Cette domination industrielle soulève néanmoins des interrogations légitimes. La dépendance excessive aux importations chinoises expose les pays africains à la volatilité des prix mondiaux et limite leur autonomie stratégique. L’absence de capacités de production locales fragilise également la souveraineté énergétique du continent à long terme.
La riposte japonaise : financement et formation
Face à l’hégémonie chinoise, le Japon déploie une stratégie alternative axée sur le financement et le transfert de compétences. Lors du sommet TICAD de Yokohama, Tokyo a annoncé une enveloppe de 5,5 milliards de dollars de prêts concessionnels destinés à l’énergie, aux infrastructures et à la digitalisation du continent africain.
Cette approche japonaise se distingue par son volet formation, avec l’engagement de former 30 000 experts en intelligence artificielle. Cette stratégie vise à offrir une alternative aux modèles chinois, souvent critiqués pour leur opacité et les risques d’endettement qu’ils génèrent. Les financements japonais privilégient des conditions plus souples, mettant l’accent sur le transfert de savoir-faire et le développement des compétences locales.
L’Occident en ordre dispersé
Les pays occidentaux peinent à proposer une réponse coordonnée face aux offensives sino-japonaises. Malgré l’existence d’initiatives comme Power Africa, les Team Europe Initiatives ou l’Alliance solaire internationale, ces programmes manquent souvent de visibilité et de réactivité face aux besoins urgents du terrain.
Néanmoins, de nouveaux modèles émergent progressivement : partenariats public-privé innovants, solutions de leasing solaire et mécanismes de micro-financement décentralisé. Ces approches pourraient constituer des leviers intéressants, à condition d’être mieux coordonnées et adaptées aux réalités locales.
Les défis structurels de la transition
L’importation massive de panneaux solaires, bien qu’elle réponde à l’urgence énergétique, soulève plusieurs défis structurels majeurs. La dépendance industrielle demeure critique, avec très peu de pays africains disposant d’unités locales d’assemblage ou de production de panneaux photovoltaïques.
L’accès au financement local constitue également un frein persistant. Les projets solaires peinent à lever des fonds sur les marchés africains, souvent considérés comme trop risqués par les investisseurs locaux. Parallèlement, la pénurie de compétences techniques – ingénieurs, installateurs, techniciens spécialisés – limite la capacité d’absorption et de maintenance des équipements importés.
Opportunités stratégiques pour l’Afrique
À long terme, la réussite de cette transition énergétique nécessitera un renforcement des chaînes de valeur locales et une diversification stratégique des partenaires financiers. Le développement de centres de formation régionaux apparaît crucial pour combler le déficit de compétences techniques.
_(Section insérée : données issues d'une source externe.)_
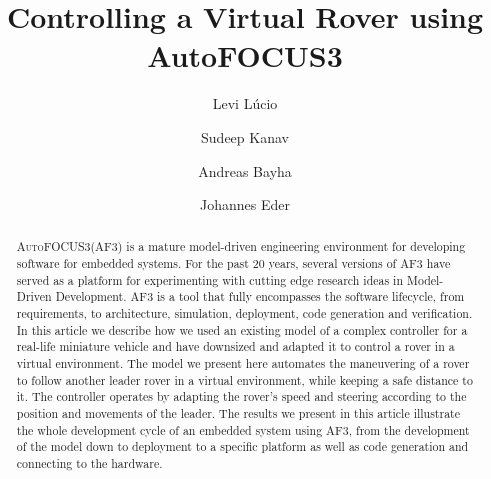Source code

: \documentclass[runningheads]{llncs}
\newcommand{\af}{\textsc{AF3}\xspace}
\newcommand{\autofocus}{\textsc{AutoFOCUS3}\xspace}
\begin{document}
 
% 
\title{Controlling a Virtual Rover using AutoFOCUS3}
%
%
\author{Levi L\'ucio \and
Sudeep Kanav \and Andreas Bayha \and Johannes Eder} 
%
%
%
\maketitle              %
%
\begin{abstract}
\autofocus (\af) is a mature model-driven engineering environment for developing
software for embedded systems. For the past 20 years, several versions of \af
have served as a platform for experimenting with cutting edge research ideas in
Model-Driven Development.
\af is a tool that fully encompasses the software lifecycle, from requirements,
to architecture, simulation, deployment, code generation and verification. In
this article we describe how we used an existing model of a complex controller
for a real-life miniature vehicle and have downsized and adapted it to control a rover in a
virtual environment. The model we present here automates the maneuvering
of a rover to follow another leader rover in a virtual environment, while
keeping a safe distance to it. The controller operates by adapting the rover's
speed and steering according to the position and movements of the leader.
The results we present in this article illustrate the whole development cycle of
an embedded system using \af, from the development of the model down to
deployment to a specific platform as well as code generation and connecting to
the hardware. 
 
\end{abstract}
  




%  
 

 


 

 

\end{document}
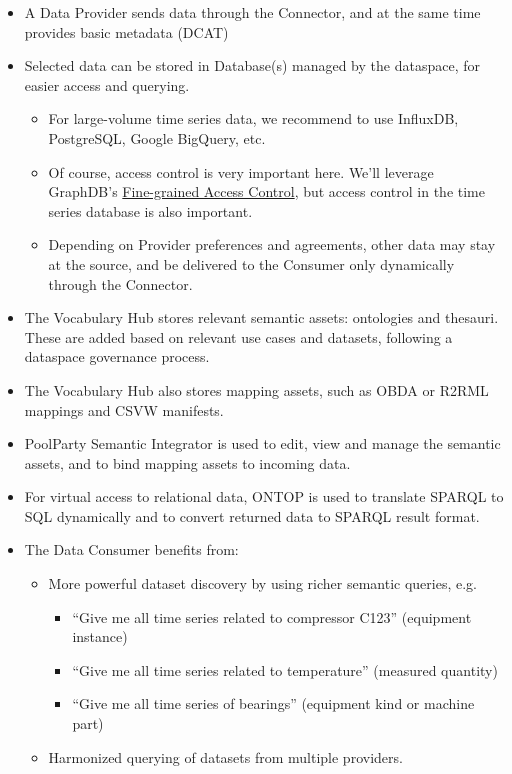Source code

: \documentclass[manuscript,screen]{acmart}
\providecommand{\tightlist}{%
  \setlength{\itemsep}{0pt}\setlength{\parskip}{0pt}}\usepackage{longtable,booktabs,array}
\begin{document}
\begin{itemize}
\tightlist
\item
  A Data Provider sends data through the Connector, and at the same time
  provides basic metadata (DCAT)
\item
  Selected data can be stored in Database(s) managed by the dataspace,
  for easier access and querying.

  \begin{itemize}
  \tightlist
  \item
    For large-volume time series data, we recommend to use InfluxDB,
    PostgreSQL, Google BigQuery, etc.
  \item
    Of course, access control is very important here. We'll leverage
    GraphDB's
    \href{https://graphdb.ontotext.com/documentation/10.6/fine-grained-access-control.html}{Fine-grained
    Access Control}, but access control in the time series database is
    also important.
  \item
    Depending on Provider preferences and agreements, other data may
    stay at the source, and be delivered to the Consumer only
    dynamically through the Connector.
  \end{itemize}
\item
  The Vocabulary Hub stores relevant semantic assets: ontologies and
  thesauri. These are added based on relevant use cases and datasets,
  following a dataspace governance process.
\item
  The Vocabulary Hub also stores mapping assets, such as OBDA or R2RML
  mappings and CSVW manifests.
\item
  PoolParty Semantic Integrator is used to edit, view and manage the
  semantic assets, and to bind mapping assets to incoming data.
\item
  For virtual access to relational data, ONTOP is used to translate
  SPARQL to SQL dynamically and to convert returned data to SPARQL
  result format.
\item
  The Data Consumer benefits from:

  \begin{itemize}
  \tightlist
  \item
    More powerful dataset discovery by using richer semantic queries,
    e.g.

    \begin{itemize}
    \tightlist
    \item
      ``Give me all time series related to compressor C123'' (equipment
      instance)
    \item
      ``Give me all time series related to temperature'' (measured
      quantity)
    \item
      ``Give me all time series of bearings'' (equipment kind or machine
      part)
    \end{itemize}
  \item
    Harmonized querying of datasets from multiple providers.
  \end{itemize}
\end{itemize}
\end{document}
Pour des pays comme la Côte d’Ivoire, dotés d’un fort potentiel solaire avec près de 5 kWh/m²/jour, les opportunités sont considérables. L’établissement d’usines d’assemblage de panneaux pour desservir l’Afrique de l’Ouest, le renforcement de la formation en génie solaire et la diversification des partenariats internationaux constituent autant de leviers pour tirer profit de cette révolution énergétique.
La bataille qui se joue autour de l’énergie solaire africaine dépasse le simple enjeu commercial. Elle dessine les contours d’un nouveau rapport de force géopolitique où la maîtrise technologique et l’influence économique détermineront les équilibres de demain sur le continent.